• DATA EXCERPTS:
· · · · · · ·

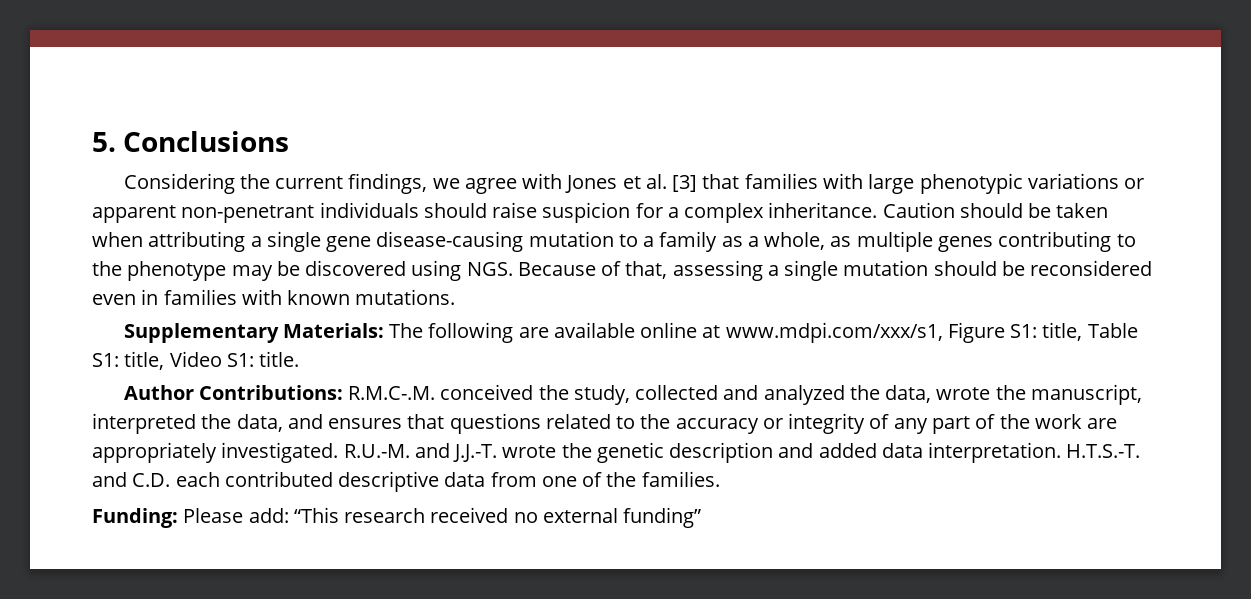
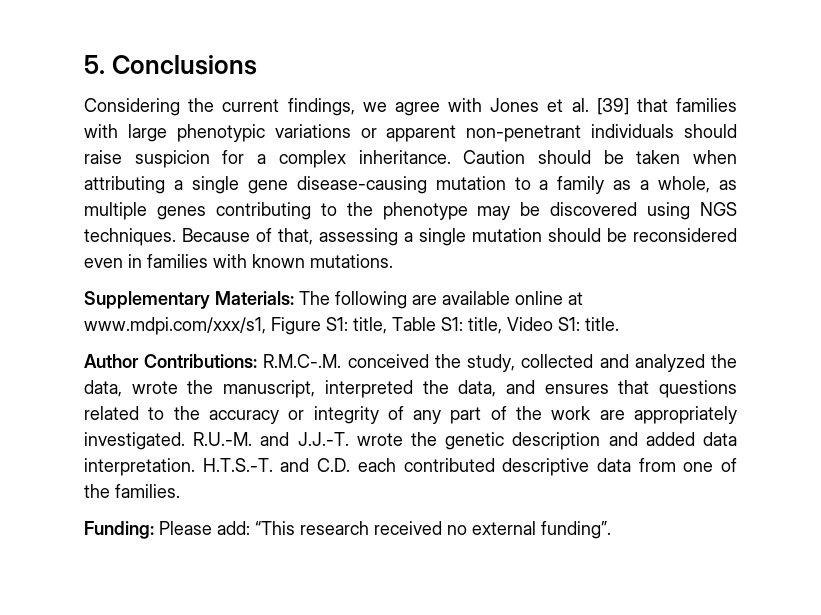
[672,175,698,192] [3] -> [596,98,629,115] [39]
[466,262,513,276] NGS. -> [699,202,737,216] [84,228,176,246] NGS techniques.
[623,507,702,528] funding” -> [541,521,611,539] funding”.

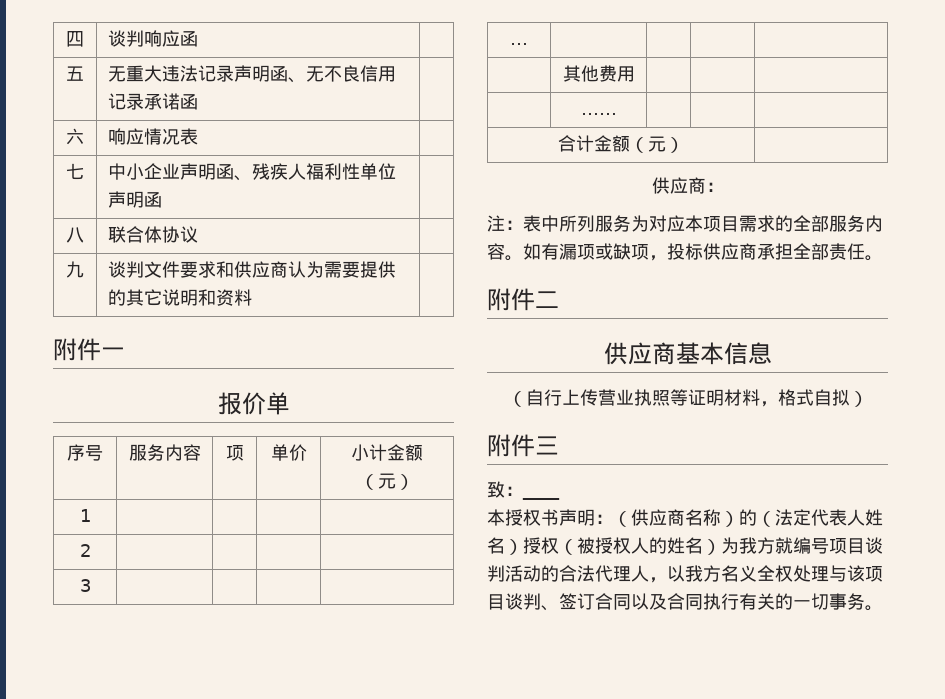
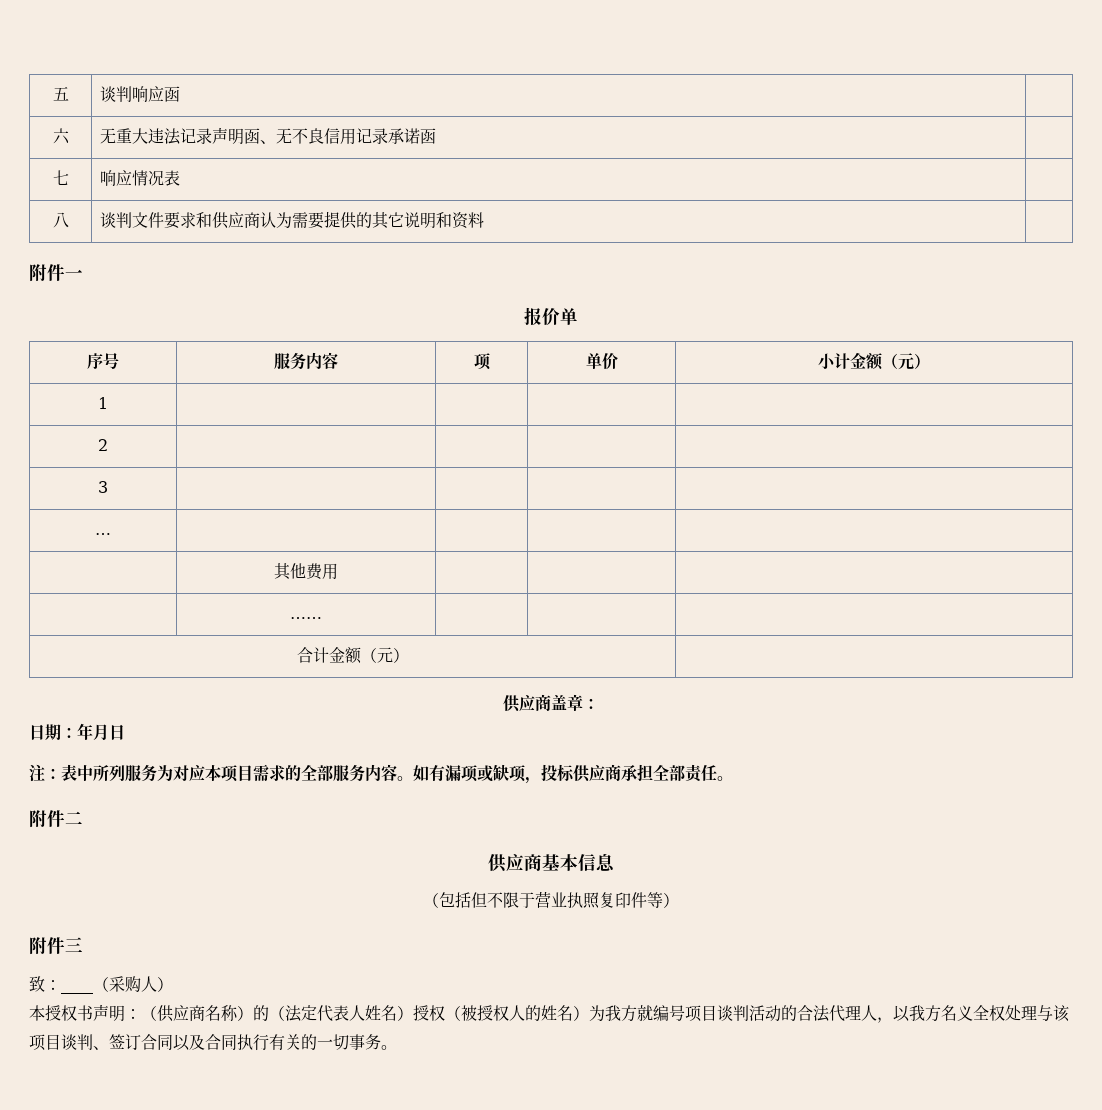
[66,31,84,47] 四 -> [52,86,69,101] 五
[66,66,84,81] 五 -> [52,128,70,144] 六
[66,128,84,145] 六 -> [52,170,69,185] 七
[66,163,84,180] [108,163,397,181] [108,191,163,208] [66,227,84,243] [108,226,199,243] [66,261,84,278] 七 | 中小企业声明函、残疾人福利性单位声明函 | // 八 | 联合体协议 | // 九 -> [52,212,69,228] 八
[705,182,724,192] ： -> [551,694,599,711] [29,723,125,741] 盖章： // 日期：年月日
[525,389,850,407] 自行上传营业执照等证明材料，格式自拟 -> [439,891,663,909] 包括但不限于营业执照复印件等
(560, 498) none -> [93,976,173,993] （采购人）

· · · · · · ·

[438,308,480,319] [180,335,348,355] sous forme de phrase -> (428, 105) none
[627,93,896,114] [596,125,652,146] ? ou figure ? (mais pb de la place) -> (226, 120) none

· · · · · · ·

• WHAT THE EXERCISE ASKS:
Using the data above, set down each line from the line with "[466,262,513,276] NGS. ->" to the line with "(560, 498) none -> [93,976,173,993] （采购人）" exactly, both ends included, and leave the pictures behind. Nothing else belongs.

• YOUR RESPONSE:
[466,262,513,276] NGS. -> [699,202,737,216] [84,228,176,246] NGS techniques.
[623,507,702,528] funding” -> [541,521,611,539] funding”.

[66,31,84,47] 四 -> [52,86,69,101] 五
[66,66,84,81] 五 -> [52,128,70,144] 六
[66,128,84,145] 六 -> [52,170,69,185] 七
[66,163,84,180] [108,163,397,181] [108,191,163,208] [66,227,84,243] [108,226,199,243] [66,261,84,278] 七 | 中小企业声明函、残疾人福利性单位声明函 | // 八 | 联合体协议 | // 九 -> [52,212,69,228] 八
[705,182,724,192] ： -> [551,694,599,711] [29,723,125,741] 盖章： // 日期：年月日
[525,389,850,407] 自行上传营业执照等证明材料，格式自拟 -> [439,891,663,909] 包括但不限于营业执照复印件等
(560, 498) none -> [93,976,173,993] （采购人）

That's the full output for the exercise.